Mas o papo aqui é Sexo e as Nega. Outra questão, não adianta falar que é uma singela homenagem à mulher negra, a Cordovil (subúrbio carioca) ou uma referência a Sex and the City. Primeiro, Sex and the City se traduz – no meu Inglês de programa legendado – como Sexo e a Cidade. É uma série ‘de menina’, mostrando o cotidiano de 4 amigas cheias da grana e suas desventuras amorosas. Colocar o nome ‘as nega’ já demonstra que o rótulo é intencional e não um acidente. Em Comunicação Social, aprendemos bem cedo que mensagens são bem escolhidas antes que saiam a público. Se fosse pra mostrar a vida das mulheres do povão, guerreiras, resistentes e resilientes, já o teriam feito, já que trocentas novelas são produzidas todo ano. Mas não, pegaram um programa inteiro. UM PROGRAMA INTEIRO pra exibir o que nunca fizeram até hoje? Ah, vá, né? Eu não sou tuas nega pra tu me engabelar assim. Não uma, nem duas, mas quatro QU4TRO protagonistas! O sinhõ abriu a porta da senzala em dia de festa, com certeza, né? Ficaram tão representativos...

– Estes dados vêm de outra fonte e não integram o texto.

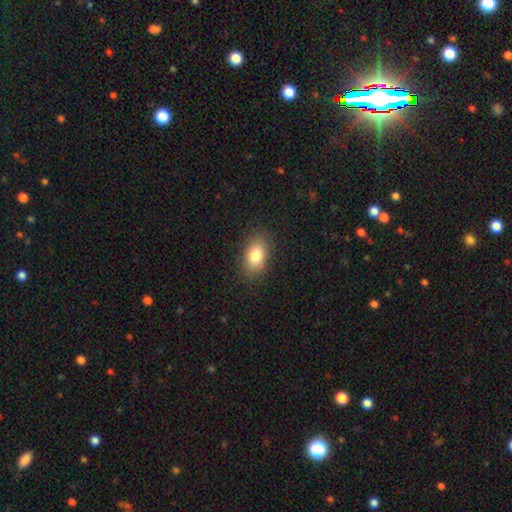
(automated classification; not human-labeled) Morphology: type=smooth (82%); roundness=in between (86%); merging=none (86%).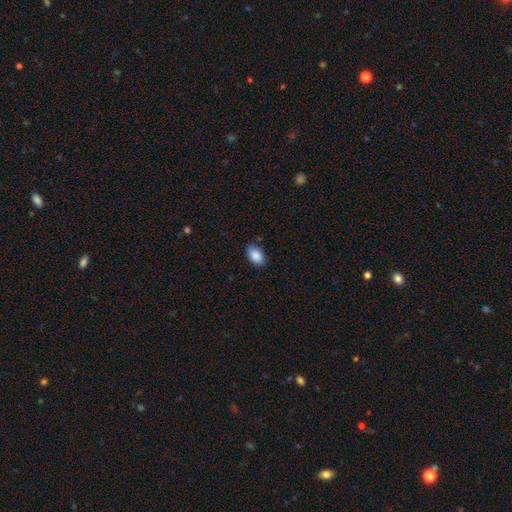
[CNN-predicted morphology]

Outro tema interessante é o elenco e o autor defendendo que as críticas a esse intento estranho é ‘politicamente correto’, pois, segundo uma das atrizes, a implicância seria também com o termo ‘nega’ em si. Lindas, nunca achei isso, particularmente, pois ‘nega’ é um termo carinhoso, dependendo do tom. A questão não é acusação de racismo por uma palavra (pelamor, mulher, observe as camadas da situação!). Esvaziar o discurso do outro com ‘politicamente correto’ é o mesmo que tapar os ouvidos e gritar ‘lálálá, não estou te ouvindo’. Criancice e pouca vontade de estabelecer um debate sincero e interessante. Não julgo o elenco, todo mundo tem que trabalhar pra se manter e, quem sabe, daí, elas não se destacam e alçam-se a vôos mais dignos. Taís Araújo já foi ‘teúda e manteúda’ de um coronel em Tocaia Grande até virar Xica da Silva e ser um dos nomes mais respeitados em nossa teledramaturgia contemporânea, por exemplo. Não as julgo. Julgo o sinhozinho. Ele tem uns 30 anos de carreira e nunca colocou negros pra fazer mais que ouvir piadas com cabelos, caricaturas estereotipadas e outras ‘coadjuvantices’ bem típicas da casa grande.  


Então, gente, a coisa é por aí. Não assisti, não assistirei, respeito a busca por espaço do elenco envolvido, mas a emissora já me convenceu há tempos que não nos quer lá se for pra sermos gente normal. Não gosto do Esquenta, não gostarei de sua versão dramatizada e não gosto de ser tratado como um turista exótico em meu próprio país, onde não posso ligar a televisão sem achar que estamos na Holanda ou algum outro país onde o negro é minoria. Aliás, onde o negro é minoria, há mais representatividade do que aqui. Peguemos o maior produtor de conteúdo da cultura pop  mundialmente distribuída: Os EUAses. Muitas obras por lá são muito representativas. Fresh Prince of Bel Air/Um Maluco no Pedaço, My Wife and kids/Eu a Patroa e as crianças são algumas das mais famosas por aqui. São negros de classe média, classe alta, são profissionais respeitados, almoçam, usam escovas de dentes e vestem as calças uma perna por vez. São normais e nunca vi alguém reclamar disso, mas as emissoras daqui insistem que somos alegorias de carnaval. Então, o desafio está lançado. Que alguém me mostre depois que estamos todos enganados e que Sexo e as Nega vai ser uma bela representação lúdica da mulher pobre e preta.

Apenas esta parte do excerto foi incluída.